--- The records ---
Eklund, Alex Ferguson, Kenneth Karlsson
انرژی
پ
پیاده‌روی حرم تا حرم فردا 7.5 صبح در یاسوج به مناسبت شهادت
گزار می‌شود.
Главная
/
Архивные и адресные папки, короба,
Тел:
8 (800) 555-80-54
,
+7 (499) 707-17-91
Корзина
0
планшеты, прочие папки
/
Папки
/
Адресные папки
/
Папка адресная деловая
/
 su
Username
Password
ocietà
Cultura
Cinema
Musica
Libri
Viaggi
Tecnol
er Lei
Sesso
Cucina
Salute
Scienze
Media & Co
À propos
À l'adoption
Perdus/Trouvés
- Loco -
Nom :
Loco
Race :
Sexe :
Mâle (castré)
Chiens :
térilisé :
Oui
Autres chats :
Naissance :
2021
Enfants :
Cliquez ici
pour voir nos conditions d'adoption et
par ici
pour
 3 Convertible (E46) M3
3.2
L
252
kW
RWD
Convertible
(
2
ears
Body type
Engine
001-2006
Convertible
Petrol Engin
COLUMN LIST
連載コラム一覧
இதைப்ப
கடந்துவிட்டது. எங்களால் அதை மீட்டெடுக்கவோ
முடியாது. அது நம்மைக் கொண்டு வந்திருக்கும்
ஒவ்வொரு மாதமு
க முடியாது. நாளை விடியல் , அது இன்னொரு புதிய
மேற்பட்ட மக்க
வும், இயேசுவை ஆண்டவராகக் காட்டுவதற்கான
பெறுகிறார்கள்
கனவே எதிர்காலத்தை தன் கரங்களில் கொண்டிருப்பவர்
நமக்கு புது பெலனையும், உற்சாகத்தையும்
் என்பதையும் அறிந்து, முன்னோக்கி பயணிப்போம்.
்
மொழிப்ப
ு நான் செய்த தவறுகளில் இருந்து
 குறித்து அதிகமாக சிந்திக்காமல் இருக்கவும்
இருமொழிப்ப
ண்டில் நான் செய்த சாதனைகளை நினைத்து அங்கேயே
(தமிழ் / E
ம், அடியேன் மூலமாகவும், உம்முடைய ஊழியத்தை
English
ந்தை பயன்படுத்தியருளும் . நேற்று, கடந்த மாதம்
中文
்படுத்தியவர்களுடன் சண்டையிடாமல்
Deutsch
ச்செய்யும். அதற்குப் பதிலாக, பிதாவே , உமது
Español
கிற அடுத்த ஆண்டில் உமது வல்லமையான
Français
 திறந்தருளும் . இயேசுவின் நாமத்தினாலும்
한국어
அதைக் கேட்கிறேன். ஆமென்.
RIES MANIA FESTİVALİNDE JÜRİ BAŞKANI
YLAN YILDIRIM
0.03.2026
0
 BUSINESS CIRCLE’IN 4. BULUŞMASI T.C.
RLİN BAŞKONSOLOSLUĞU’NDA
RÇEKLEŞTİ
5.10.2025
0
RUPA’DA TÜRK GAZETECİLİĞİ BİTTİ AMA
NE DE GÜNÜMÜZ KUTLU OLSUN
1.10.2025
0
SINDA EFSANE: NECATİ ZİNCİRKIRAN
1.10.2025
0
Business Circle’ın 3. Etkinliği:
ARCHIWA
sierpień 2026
---
## Your task
Transcribe the text in every entry above, line for line, keeping each line's characters and order unchanged.

## Written solution
Eklund, Alex Ferguson, Kenneth Karlsson
انرژی
پ
پیاده‌روی حرم تا حرم فردا 7.5 صبح در یاسوج به مناسبت شهادت
گزار می‌شود.
Главная
/
Архивные и адресные папки, короба,
Тел:
8 (800) 555-80-54
,
+7 (499) 707-17-91
Корзина
0
планшеты, прочие папки
/
Папки
/
Адресные папки
/
Папка адресная деловая
/
 su
Username
Password
ocietà
Cultura
Cinema
Musica
Libri
Viaggi
Tecnol
er Lei
Sesso
Cucina
Salute
Scienze
Media & Co
À propos
À l'adoption
Perdus/Trouvés
- Loco -
Nom :
Loco
Race :
Sexe :
Mâle (castré)
Chiens :
térilisé :
Oui
Autres chats :
Naissance :
2021
Enfants :
Cliquez ici
pour voir nos conditions d'adoption et
par ici
pour
 3 Convertible (E46) M3
3.2
L
252
kW
RWD
Convertible
(
2
ears
Body type
Engine
001-2006
Convertible
Petrol Engin
COLUMN LIST
連載コラム一覧
இதைப்ப
கடந்துவிட்டது. எங்களால் அதை மீட்டெடுக்கவோ
முடியாது. அது நம்மைக் கொண்டு வந்திருக்கும்
ஒவ்வொரு மாதமு
க முடியாது. நாளை விடியல் , அது இன்னொரு புதிய
மேற்பட்ட மக்க
வும், இயேசுவை ஆண்டவராகக் காட்டுவதற்கான
பெறுகிறார்கள்
கனவே எதிர்காலத்தை தன் கரங்களில் கொண்டிருப்பவர்
நமக்கு புது பெலனையும், உற்சாகத்தையும்
் என்பதையும் அறிந்து, முன்னோக்கி பயணிப்போம்.
்
மொழிப்ப
ு நான் செய்த தவறுகளில் இருந்து
 குறித்து அதிகமாக சிந்திக்காமல் இருக்கவும்
இருமொழிப்ப
ண்டில் நான் செய்த சாதனைகளை நினைத்து அங்கேயே
(தமிழ் / E
ம், அடியேன் மூலமாகவும், உம்முடைய ஊழியத்தை
English
ந்தை பயன்படுத்தியருளும் . நேற்று, கடந்த மாதம்
中文
்படுத்தியவர்களுடன் சண்டையிடாமல்
Deutsch
ச்செய்யும். அதற்குப் பதிலாக, பிதாவே , உமது
Español
கிற அடுத்த ஆண்டில் உமது வல்லமையான
Français
 திறந்தருளும் . இயேசுவின் நாமத்தினாலும்
한국어
அதைக் கேட்கிறேன். ஆமென்.
RIES MANIA FESTİVALİNDE JÜRİ BAŞKANI
YLAN YILDIRIM
0.03.2026
0
 BUSINESS CIRCLE’IN 4. BULUŞMASI T.C.
RLİN BAŞKONSOLOSLUĞU’NDA
RÇEKLEŞTİ
5.10.2025
0
RUPA’DA TÜRK GAZETECİLİĞİ BİTTİ AMA
NE DE GÜNÜMÜZ KUTLU OLSUN
1.10.2025
0
SINDA EFSANE: NECATİ ZİNCİRKIRAN
1.10.2025
0
Business Circle’ın 3. Etkinliği:
ARCHIWA
sierpień 2026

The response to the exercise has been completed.